Lionheart Magazine, Adventure issue, 2012. Original article.
Down the rabbit hole
I don’t know when I changed my mind, but it happened somewhere between the park and the pub. I didn’t want to be with this guy, because I was so raw and fresh from the last one I loved; it takes so long to walk away even when you know you have to do it. Because you have to take pause when you call time on a relationship that has lasted years, a relationship that you thought, just for a moment, may be the last one you were ever going to have … Like I say to my friends when they agonise over their decisions, wringing their words in every which way in order to undo that nagging feeling: it’s not hard, it’s just painful. When we were younger it was harder to know what we wanted, but not anymore. The awareness of what I am sits with me, like a feather in my mind and a rock in my stomach. They don’t use words, those two, but it is a language that speaks in perfect resonance.

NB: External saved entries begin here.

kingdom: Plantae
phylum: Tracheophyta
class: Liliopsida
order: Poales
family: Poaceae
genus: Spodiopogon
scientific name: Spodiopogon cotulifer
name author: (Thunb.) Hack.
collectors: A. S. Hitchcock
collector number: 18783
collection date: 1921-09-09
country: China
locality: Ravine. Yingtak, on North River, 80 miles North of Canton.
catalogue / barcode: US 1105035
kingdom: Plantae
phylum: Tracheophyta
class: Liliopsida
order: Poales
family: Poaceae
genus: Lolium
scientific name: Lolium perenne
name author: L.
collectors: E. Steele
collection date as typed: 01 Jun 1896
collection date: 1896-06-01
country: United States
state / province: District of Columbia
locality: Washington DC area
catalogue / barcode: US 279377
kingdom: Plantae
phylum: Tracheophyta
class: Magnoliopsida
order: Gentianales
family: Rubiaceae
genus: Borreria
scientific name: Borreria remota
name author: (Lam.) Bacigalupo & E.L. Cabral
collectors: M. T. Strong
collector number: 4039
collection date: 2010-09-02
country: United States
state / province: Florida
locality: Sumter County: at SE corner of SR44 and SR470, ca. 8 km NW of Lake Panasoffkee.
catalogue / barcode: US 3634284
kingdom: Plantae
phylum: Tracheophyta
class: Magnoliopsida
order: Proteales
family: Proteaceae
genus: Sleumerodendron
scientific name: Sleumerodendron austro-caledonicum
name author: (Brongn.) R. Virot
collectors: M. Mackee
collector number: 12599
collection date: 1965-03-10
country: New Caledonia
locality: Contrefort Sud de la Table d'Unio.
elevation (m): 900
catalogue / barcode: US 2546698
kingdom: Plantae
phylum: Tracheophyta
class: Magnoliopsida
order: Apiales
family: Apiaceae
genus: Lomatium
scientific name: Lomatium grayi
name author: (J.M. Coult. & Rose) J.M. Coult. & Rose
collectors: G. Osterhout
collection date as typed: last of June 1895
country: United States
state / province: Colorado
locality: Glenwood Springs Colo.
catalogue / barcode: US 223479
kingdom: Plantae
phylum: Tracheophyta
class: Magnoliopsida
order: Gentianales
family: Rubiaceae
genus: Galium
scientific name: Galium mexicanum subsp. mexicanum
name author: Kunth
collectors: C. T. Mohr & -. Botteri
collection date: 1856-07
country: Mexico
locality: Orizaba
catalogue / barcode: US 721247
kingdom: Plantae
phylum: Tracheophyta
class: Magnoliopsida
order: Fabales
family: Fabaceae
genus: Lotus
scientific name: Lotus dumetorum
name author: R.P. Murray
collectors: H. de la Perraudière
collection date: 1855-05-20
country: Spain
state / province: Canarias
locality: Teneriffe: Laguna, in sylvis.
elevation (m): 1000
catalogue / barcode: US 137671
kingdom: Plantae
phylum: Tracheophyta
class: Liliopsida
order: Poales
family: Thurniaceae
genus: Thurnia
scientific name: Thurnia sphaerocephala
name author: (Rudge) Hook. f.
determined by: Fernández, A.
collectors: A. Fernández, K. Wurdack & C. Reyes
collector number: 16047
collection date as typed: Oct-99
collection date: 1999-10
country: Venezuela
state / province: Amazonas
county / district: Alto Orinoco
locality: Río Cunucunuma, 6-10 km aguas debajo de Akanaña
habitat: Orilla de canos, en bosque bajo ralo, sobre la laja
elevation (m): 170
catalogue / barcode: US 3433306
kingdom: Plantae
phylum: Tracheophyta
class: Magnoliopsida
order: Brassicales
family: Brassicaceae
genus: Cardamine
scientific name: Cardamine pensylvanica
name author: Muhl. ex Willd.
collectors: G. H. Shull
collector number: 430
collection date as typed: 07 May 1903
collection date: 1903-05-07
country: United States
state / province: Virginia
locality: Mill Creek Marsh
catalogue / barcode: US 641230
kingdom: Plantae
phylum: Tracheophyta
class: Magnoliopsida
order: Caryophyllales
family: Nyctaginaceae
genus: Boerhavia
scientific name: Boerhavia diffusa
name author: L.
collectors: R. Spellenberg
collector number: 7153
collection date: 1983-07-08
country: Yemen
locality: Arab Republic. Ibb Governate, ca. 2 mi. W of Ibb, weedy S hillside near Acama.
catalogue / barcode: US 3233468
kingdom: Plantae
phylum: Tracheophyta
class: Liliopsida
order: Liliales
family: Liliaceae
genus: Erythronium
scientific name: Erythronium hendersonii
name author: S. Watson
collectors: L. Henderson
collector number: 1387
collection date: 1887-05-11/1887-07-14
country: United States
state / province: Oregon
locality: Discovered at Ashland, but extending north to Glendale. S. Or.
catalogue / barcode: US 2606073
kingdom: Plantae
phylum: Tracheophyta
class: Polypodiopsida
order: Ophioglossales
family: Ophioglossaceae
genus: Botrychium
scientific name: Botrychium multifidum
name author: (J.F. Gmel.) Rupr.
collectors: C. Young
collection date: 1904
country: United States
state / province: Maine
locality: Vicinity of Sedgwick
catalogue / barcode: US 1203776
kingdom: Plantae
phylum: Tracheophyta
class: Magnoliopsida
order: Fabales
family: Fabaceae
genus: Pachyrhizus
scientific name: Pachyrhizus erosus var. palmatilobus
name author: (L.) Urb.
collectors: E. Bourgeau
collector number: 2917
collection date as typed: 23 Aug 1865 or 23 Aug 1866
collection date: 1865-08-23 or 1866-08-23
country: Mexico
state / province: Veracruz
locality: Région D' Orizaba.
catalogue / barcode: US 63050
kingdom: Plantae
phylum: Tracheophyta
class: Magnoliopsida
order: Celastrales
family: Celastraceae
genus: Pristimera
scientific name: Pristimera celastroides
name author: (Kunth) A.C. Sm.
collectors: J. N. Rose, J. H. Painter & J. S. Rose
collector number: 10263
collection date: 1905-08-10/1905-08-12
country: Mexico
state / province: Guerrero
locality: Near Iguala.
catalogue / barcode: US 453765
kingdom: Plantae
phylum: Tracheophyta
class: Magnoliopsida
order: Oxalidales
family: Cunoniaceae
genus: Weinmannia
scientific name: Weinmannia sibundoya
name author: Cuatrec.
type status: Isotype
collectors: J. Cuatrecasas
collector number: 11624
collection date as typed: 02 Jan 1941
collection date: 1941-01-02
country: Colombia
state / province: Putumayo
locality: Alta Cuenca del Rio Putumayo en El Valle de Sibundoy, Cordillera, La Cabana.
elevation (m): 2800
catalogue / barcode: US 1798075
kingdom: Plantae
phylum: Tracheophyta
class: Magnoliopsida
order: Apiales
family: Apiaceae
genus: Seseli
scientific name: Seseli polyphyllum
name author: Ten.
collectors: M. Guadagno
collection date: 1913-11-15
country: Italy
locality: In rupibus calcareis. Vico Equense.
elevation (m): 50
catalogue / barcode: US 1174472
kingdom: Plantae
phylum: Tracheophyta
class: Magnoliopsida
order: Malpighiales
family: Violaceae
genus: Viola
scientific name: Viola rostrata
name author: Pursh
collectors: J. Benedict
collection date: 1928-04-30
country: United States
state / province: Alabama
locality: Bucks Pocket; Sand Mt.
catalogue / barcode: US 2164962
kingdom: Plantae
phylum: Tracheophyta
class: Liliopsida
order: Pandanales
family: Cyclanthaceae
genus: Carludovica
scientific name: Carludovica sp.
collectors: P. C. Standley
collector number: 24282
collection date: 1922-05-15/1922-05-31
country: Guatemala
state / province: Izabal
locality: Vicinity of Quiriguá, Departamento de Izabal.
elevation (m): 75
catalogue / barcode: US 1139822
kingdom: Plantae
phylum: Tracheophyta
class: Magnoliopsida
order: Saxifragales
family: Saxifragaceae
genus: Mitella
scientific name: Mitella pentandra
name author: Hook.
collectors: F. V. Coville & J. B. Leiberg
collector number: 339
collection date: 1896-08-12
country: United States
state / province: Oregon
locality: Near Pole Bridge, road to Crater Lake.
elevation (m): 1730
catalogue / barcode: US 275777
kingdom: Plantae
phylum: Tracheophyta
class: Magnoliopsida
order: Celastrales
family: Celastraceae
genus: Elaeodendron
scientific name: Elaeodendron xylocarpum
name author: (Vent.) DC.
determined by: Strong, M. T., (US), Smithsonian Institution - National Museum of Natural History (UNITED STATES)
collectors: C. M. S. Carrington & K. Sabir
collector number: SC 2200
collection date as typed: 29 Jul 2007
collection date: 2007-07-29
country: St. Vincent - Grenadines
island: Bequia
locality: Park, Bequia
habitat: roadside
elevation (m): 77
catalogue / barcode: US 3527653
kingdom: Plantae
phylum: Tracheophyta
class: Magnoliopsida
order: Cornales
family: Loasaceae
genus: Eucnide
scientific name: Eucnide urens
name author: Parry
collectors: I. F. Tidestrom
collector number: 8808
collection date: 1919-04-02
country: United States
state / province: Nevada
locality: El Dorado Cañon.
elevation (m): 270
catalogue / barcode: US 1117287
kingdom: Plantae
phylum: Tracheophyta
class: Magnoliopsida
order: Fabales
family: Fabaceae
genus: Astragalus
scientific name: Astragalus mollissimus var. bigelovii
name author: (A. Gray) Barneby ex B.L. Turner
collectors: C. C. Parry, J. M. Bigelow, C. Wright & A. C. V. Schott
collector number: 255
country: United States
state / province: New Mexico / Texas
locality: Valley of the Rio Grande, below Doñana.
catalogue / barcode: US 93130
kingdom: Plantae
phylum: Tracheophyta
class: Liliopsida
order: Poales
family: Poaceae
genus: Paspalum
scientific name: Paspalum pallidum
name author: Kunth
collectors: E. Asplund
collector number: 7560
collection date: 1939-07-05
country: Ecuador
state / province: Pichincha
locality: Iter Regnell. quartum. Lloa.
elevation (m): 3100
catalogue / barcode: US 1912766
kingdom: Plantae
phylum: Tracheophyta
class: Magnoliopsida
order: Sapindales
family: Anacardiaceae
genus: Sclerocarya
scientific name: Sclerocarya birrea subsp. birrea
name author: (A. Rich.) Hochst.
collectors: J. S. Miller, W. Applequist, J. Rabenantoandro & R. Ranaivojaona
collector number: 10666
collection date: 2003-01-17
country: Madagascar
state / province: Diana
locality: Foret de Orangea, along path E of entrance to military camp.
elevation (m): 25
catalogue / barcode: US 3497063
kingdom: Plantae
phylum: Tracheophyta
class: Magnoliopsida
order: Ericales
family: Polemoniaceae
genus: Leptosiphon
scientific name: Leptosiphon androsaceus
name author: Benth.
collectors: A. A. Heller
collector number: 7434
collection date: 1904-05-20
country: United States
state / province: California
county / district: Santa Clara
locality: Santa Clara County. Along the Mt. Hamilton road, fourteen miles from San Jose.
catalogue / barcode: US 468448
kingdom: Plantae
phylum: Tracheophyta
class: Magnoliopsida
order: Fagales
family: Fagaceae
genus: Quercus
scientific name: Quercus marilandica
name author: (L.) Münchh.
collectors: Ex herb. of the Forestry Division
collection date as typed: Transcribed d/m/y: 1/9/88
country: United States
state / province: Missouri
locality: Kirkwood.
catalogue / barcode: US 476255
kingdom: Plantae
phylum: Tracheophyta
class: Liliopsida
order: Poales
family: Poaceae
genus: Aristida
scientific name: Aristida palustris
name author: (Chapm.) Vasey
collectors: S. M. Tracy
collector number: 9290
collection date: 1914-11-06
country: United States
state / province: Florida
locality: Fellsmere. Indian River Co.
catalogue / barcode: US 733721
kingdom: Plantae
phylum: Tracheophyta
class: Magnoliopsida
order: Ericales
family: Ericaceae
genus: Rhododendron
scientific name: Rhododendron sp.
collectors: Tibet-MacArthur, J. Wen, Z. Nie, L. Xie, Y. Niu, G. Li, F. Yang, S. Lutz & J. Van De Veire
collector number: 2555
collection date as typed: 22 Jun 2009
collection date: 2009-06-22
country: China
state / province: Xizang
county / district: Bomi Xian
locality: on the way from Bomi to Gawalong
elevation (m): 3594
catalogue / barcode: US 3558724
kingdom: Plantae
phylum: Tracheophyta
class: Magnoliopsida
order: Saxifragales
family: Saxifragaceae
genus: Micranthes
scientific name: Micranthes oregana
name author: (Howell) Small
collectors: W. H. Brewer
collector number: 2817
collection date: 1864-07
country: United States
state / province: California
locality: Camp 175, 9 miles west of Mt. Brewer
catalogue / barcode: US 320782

Except when it doesn’t. When I met this guy, just a couple of weeks after walking away from the last one that meant everything to me, it felt like coming home. I shrugged; I’ve been at home before. The feather and the rock are devious little tricksters, they have an agenda of chaos, of rollercoaster journeys down the rabbit hole, and this is not the time for that. I want to be on my own, I want to feel what it’s like, at long last, to not be looking. To be reliant on nobody but myself, like in a girl-power pop song. To just have fun. You can’t fake that feeling and I know that, because the last time I tried to chase it, the feeling remained at large; I’d scowl around for it while stomping home after yet another night out that left me feeling like I was the only single girl in the village. I wanted to be happy being by myself, shuffling down the pavement singing along to the music in my ears, indifferent to the comings and going of boys and just being free, happy as the sole ruler of my little castle. But instead I felt like Sleeping Beauty, stuck behind the briar growing high over my head, gnawing at my walls, closing me in. ‘Someone come save me from this,’ I’d whisper in the rare moments when I let myself feel what I was really feeling. I hated myself for it, pacing around behind the hedges, seething with resentment for failing to be strong.
That was a long time ago now, and it’s one of those stories I cringe at admitting to. So I was so excited this time, to be venturing out on my own again without this cloud hanging over me; less Briar Rose, more Lara Croft, if you will. I am in need of nothing and no one this time, and I am charmed by my flush of independence. So when this man, this annoyingly familiar, generous man with the most open face and arms I have ever come across in my life, stepped into my path, I felt my eyes narrow. ‘What the hell are you doing here,’ I said, ‘I have plans and they certainly don’t include you!’ I dismissed him with a flick of the wrist, because right away I realised a fling would be out of the question: it would be the next big thing. He didn’t agree but he understood. Some time went by. He stuck around and I kept him at arms’ length. He churned around in my head.
So, somewhere the park and the pub, in the middle of the big city on a rainy summer night. I was a little drunk, but not very. He kissed my cheek, and my forehead. I closed my eyes. He lit a match and threw it at me, and it turned out I’d been doused in petrol and now I was in flames. I swore at him, with the taste of him still on my lips, cursing him for setting me alight. He apologised and went away. I thought about him for 48 hours solidly. I picked up the phone and asked him to come over.
He is still here, and from here on the story is set in the present. I know I’ve been suckered, but I’m old enough to know that this sort of magic doesn’t come around very often. When it does, you have to climb up to the top branches and feel them sway underneath you, and trust they won’t break. I didn’t want to be up here but I am, and I’m concentrating on the moment. It’s the only thing I can do, because every other time I’ve done this, I’ve always been sent crashing to the ground.
I wear an old key on a string around my neck, it’s been with me almost every day for the past four years now. I love the idea of a key: one solution, one way, one final answer, one person. Of course, this is a crock, because there are many solutions, lots of way, a thousand answers that change as we go along, and there are lots of people. It would be easier if this wasn’t the case, but it would also be a lot more boring. Right now the feather in my mind and the rock in my stomach are weightless, spinning around each other; I’m keeping them there with steely determination but my grip on the situation won’t last. I know this because of what happens when he looks at me, with the bluest eyes I have ever seen. I can feel the branch sway underneath me, and as happy as it all makes me I am old enough to know that it’s also a threat. I squint and look closer, into his face, looking for answers, but there are no shortcuts, no tricks, no keys. He looks back at me and smiles, and I see nothing but open road and blue skies. I feel the wind rush around me and I think, maybe, just maybe.